The Progressive Conservative Party of Ontario is a rambunctious outfit. It's been said that a member vote could be taken to reaffirm our colour as blue and a third would vote it down – just, well, because.
In good times, it's part of our charm: Ours is a wide-open party, full of people with good intentions and bursting with ideas for making Ontario a better place. In difficult times, however, the tendency borders on suicidal. And these suddenly appear to have become difficult times. The question we need to ask is, why?
Mindful of this quirk of ours, I watched with dread as Premier Kathleen Wynne called the five Aug. 1 by-elections – in the dead of summer, guaranteeing a meagre voter turnout, which every student of politics knows favours the incumbents (who've won 18 of the last 26 since 1995). In fact, the last time the Ontario PCs won a by-election in a seat we didn't already hold was in 1994, just months before Mike Harris's first majority win – from third place.
Still, Windsor-Tecumseh delivered its best PC showing since 1963, as noted by The Windsor Star. The second, in London West, was scrambled by the Liberals' unfathomable decision to rig the nomination for the very teachers union turncoat who, just months before, had boasted of the havoc he had wrought for the party. This ensured just the kind of "Berlin Airlift" of concentrated union muscle in support of the New Democrats we all saw on lurid display in last September's contest in Kitchener-Waterloo. The third, in Scarborough-Guildwood, remained Liberal owing to a shameless vote-buying about-face in favour of subways. (Whiff of gas, anyone?) A fourth, in Ottawa South, has been a McGuinty family fief for a generation. Despite these obstacles, we finished second in all four.

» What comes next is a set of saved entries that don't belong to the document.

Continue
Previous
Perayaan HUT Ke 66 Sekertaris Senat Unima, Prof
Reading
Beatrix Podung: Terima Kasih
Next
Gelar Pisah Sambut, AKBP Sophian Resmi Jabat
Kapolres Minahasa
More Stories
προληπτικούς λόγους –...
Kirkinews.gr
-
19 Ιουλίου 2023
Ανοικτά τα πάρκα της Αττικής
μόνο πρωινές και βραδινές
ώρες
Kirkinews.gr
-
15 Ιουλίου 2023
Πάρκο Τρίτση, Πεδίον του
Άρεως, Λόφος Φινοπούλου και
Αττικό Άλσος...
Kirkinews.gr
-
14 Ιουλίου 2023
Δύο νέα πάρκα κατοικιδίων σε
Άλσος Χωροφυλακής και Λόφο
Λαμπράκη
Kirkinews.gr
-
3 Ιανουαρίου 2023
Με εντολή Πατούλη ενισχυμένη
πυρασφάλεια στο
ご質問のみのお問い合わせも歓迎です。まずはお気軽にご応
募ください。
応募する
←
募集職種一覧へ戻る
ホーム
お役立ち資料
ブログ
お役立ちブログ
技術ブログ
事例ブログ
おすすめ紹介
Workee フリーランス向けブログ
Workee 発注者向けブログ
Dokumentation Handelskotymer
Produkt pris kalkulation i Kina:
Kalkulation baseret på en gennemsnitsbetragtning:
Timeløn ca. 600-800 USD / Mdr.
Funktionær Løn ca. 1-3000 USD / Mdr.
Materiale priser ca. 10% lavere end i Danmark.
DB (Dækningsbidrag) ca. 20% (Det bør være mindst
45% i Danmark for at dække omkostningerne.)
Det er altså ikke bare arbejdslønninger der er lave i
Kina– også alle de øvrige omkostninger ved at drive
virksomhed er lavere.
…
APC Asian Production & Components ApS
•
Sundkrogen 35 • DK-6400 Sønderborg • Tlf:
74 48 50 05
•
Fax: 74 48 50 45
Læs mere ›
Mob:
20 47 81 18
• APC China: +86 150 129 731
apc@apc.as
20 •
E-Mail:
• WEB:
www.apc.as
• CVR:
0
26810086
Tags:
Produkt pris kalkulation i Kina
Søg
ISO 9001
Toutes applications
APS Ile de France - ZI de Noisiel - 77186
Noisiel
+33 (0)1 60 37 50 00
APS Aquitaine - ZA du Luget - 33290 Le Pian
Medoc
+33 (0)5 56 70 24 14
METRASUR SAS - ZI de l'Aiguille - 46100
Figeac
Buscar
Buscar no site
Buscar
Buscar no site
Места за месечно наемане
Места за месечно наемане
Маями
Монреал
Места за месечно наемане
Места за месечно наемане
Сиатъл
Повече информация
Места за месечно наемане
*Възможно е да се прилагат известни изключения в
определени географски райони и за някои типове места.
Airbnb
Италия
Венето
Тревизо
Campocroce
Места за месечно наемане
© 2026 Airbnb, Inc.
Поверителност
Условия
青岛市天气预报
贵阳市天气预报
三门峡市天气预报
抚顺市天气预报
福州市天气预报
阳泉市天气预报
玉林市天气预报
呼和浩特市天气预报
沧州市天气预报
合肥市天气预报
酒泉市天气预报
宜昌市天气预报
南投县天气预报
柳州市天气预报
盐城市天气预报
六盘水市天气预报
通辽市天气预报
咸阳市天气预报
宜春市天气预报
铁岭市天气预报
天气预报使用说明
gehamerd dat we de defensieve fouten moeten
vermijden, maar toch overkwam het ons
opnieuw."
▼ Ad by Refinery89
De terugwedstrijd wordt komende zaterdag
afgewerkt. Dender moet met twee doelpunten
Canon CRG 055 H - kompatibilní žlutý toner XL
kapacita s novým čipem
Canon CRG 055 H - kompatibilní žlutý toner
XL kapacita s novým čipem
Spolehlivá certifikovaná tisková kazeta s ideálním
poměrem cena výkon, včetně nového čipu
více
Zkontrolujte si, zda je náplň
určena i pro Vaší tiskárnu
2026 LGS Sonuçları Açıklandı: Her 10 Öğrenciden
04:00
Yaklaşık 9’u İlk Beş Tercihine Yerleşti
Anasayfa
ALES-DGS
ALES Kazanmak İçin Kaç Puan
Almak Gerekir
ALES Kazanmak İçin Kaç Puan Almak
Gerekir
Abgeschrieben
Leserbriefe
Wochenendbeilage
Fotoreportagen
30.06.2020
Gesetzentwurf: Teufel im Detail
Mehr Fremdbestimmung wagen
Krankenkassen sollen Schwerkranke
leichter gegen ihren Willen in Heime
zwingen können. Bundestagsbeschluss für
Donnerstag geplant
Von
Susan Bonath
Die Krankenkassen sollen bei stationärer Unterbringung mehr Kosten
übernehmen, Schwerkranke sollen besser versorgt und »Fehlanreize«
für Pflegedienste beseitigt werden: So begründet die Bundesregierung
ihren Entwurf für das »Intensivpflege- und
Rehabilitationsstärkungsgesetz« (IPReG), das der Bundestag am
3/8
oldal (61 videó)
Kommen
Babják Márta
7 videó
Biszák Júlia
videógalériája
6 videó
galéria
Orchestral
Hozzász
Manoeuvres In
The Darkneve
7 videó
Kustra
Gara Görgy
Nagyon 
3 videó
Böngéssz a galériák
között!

That left Etobicoke-Lakeshore – the scene of a breakthrough. Not since 1999 has a Conservative won anywhere within the 416. This is an undeniable achievement for leader Tim Hudak – as well as for candidate Doug Holyday, of course.
Across the board, the Progressive Conservatives garnered far more votes than either of the other two, in a demonstration of momentum that foretells victory in the next election: 54,368 PC votes, versus 47,213 for the Liberals and 45,941 for the NDP. Indeed, the Liberal vote collapsed in all of them – each a former Liberal fortress held by four ministers and one premier. But now, "the knives are out," all because of wonky splits on the left and a couple of predictably erroneous polls.
In fact, these aren't knives. They're plastic spoons, wielded by a handful of cranks and abetted by a clique of narcissists who have opted to put their own political vanity ahead of the best interests of a Conservative enterprise that is clearly on the move. The core group of agitators remains largely anonymous, too – just when I imagine Ontarians are fed up with nameless "sources" conducting their vendettas through the media.
This, in turn, has led to a torrent of incoherent commentary: Hudak has no policy. No, Hudak has plenty of policy, but it's too right-wing. No, it's not right-wing enough. Hudak is no Mike Harris. Hudak is a Mike Harris clone. Hudak is too nice. Hudak is too mean.
Around and around it goes, threatening to tear us apart from within just when we should be bracing for victory in an election as early as this fall, on the strength of measurable momentum behind a capable and good man with a clear plan for turning Ontario around: lower taxes, affordable energy, leaner and more accountable government, an assault on the Liberals' utterly unsustainable deficits and debt.
Mr. Hudak is right. He's been right all along. It's time to put away the pirate hats and wooden swords, and let him get on with the job of defeating a corrupt, exhausted and dangerously profligate Liberal regime. Ontario conservatives have seen this movie before. As in 1995, let's play it to the final reel, and another happy ending.
Peter Varley is a former director of communications in Ontario's Office of the Leader of the Opposition.